Source(s): ABARES, Fishery Status Reports 2016.


The current scope of these accounts includes all fish and aquatic products as recorded by the Australian Bureau of Agricultural Resource Economics and Sciences (ABARES) fisheries and aquaculture statistics. These data were supplemented by international trade categories of “fish and crustaceans, molluscs and other aquatic invertebrates” products (AHECC 03 and HTISC 03). Canned and preserved products were not included as the raw weight of the product could not be extracted from the gross weight which includes packaging. The Australian version of SEEA AFF diverges from the international framework on the suggested breakdown of fish products. Refer to the Explanatory Notes section for further detail of selected products.

One of the challenges in existing data sets are the units of measurement. In these experimental presentations, production data are measured in live whole weight whereas imports and exports are recorded in net product weight. While currently totals cannot be computed due to this discrepancy, these data still enable analysis of trends in trade and production over time.

There are gaps in measuring the physical flows of fish products. Information is needed in a consistent format for such aspects as gross catch, discarded catch, consumption by industry and households and any product inventory changes by financial year. Information on food and non-food supply and use both for domestic and international physical flows are needed. Imports and exports data were not available at the state level.

While preparing the physical flow account, ABS found that SEEA AFF did not provide scope for showing transfers between capture fisheries and aquaculture stocks (for example wild catch, such as tuna, being intermediately consumed by aquaculture - see Graph 3 above). This provides an opportunity to improve the SEEA AFF framework so that it better illustrates stock flows between fishing industries.
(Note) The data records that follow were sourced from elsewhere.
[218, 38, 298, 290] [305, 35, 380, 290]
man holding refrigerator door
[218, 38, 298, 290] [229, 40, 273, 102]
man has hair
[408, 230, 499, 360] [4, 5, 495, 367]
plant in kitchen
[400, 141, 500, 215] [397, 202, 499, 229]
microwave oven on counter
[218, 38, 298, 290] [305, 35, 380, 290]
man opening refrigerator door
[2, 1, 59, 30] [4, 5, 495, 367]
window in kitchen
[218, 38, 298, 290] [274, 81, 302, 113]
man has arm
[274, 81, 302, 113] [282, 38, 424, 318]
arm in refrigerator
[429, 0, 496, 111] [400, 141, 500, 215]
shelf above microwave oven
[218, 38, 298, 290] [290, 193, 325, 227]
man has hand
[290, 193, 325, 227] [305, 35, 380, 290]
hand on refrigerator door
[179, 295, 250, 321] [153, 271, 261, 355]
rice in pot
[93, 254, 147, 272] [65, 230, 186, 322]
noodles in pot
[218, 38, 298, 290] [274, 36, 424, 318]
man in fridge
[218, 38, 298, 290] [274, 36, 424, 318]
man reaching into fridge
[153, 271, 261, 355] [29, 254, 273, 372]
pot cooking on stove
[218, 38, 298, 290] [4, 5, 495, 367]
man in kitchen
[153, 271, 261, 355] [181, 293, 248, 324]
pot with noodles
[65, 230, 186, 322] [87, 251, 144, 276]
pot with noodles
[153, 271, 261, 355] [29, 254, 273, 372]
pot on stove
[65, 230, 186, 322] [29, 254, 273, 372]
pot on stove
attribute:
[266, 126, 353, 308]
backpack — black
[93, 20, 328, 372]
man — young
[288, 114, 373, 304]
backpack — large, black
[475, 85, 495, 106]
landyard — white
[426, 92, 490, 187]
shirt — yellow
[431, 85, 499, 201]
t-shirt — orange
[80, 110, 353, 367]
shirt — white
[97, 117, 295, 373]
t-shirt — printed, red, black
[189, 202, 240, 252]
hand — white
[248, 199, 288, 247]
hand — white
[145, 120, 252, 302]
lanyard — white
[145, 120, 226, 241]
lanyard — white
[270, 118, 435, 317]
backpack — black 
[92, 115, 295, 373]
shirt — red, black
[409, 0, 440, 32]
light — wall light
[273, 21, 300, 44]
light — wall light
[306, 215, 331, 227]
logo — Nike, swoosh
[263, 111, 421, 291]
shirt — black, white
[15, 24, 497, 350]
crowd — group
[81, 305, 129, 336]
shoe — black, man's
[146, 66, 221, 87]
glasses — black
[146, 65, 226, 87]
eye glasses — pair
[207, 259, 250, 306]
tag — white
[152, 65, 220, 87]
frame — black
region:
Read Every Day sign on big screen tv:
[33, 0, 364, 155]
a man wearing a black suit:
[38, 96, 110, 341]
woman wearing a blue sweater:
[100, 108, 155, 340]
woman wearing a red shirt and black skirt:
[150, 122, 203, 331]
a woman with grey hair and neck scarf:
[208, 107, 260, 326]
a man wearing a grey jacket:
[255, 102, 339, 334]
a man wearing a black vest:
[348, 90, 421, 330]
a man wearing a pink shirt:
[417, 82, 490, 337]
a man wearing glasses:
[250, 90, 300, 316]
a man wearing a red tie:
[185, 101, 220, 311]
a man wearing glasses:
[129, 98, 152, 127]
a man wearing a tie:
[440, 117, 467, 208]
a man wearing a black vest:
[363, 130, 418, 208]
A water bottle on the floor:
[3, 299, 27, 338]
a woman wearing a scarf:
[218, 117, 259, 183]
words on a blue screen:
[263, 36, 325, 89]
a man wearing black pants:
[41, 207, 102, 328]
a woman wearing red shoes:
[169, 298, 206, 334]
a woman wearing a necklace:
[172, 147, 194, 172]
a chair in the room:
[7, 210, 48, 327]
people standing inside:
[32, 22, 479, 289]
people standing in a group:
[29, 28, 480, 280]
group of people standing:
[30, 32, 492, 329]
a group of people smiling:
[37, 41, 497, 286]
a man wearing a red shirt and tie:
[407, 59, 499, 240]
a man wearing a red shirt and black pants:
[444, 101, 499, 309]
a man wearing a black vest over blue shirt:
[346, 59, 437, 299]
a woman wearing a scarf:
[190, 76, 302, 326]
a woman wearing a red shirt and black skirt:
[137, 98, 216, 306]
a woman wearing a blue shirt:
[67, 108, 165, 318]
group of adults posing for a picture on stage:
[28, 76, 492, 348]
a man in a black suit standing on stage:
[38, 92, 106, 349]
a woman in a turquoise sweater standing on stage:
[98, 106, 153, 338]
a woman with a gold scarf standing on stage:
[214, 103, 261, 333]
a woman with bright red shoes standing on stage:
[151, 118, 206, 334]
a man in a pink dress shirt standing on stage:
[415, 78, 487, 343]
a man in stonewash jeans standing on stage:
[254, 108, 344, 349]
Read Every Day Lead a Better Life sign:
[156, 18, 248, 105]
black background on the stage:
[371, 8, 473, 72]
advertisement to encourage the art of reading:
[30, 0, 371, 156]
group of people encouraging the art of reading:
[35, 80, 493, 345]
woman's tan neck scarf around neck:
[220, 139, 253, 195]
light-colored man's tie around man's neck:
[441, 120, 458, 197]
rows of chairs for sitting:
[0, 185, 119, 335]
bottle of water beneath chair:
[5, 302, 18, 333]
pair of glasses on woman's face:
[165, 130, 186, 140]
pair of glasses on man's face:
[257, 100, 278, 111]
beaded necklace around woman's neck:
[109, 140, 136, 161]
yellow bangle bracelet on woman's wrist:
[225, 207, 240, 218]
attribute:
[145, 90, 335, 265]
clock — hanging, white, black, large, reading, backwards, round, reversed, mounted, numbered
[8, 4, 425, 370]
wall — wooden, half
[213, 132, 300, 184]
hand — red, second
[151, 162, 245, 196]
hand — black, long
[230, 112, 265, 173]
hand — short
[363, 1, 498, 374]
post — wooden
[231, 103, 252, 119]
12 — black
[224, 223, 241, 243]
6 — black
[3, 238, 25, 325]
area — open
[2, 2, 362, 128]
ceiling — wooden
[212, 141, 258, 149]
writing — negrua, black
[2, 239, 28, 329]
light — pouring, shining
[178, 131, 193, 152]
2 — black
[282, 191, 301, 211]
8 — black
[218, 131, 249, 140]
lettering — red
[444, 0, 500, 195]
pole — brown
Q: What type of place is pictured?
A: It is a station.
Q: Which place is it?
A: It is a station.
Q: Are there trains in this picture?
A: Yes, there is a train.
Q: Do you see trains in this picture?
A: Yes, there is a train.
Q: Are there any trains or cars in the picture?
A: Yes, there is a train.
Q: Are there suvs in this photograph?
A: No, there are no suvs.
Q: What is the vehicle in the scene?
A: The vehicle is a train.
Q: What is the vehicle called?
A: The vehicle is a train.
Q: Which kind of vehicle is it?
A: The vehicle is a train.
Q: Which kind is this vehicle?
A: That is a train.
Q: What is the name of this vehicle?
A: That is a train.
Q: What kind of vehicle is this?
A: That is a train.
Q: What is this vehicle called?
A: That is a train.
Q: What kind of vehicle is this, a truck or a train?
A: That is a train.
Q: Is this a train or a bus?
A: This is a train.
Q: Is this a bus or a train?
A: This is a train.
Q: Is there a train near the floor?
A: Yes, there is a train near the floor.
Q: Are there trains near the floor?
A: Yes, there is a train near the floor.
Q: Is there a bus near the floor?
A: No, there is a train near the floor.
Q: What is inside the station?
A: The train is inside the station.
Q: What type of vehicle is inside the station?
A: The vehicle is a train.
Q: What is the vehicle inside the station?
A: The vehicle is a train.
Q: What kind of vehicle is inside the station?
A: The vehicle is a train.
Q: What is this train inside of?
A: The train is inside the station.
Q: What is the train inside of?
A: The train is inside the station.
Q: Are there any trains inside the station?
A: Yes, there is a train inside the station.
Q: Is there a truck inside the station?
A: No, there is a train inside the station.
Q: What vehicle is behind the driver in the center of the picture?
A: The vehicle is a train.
From an assets perspective, this publication presents a qualitative assessment of fish available for harvesting. Measuring fish stocks is a challenging exercise and requires specialist scientific input and consistent measurements for addressing issues of sustainability. While it may be preferable to adopt observational surveys or other abundance measures (which will be investigated for future releases), using Total Allowable Catch statistics for the asset account represents the quota of fish allowed to be caught in that fishery and is based on scientific assessments of the condition of the fish stock.

Subsistence and recreational fishing should also be included, but due to a lack of readily available data have not been included at this time.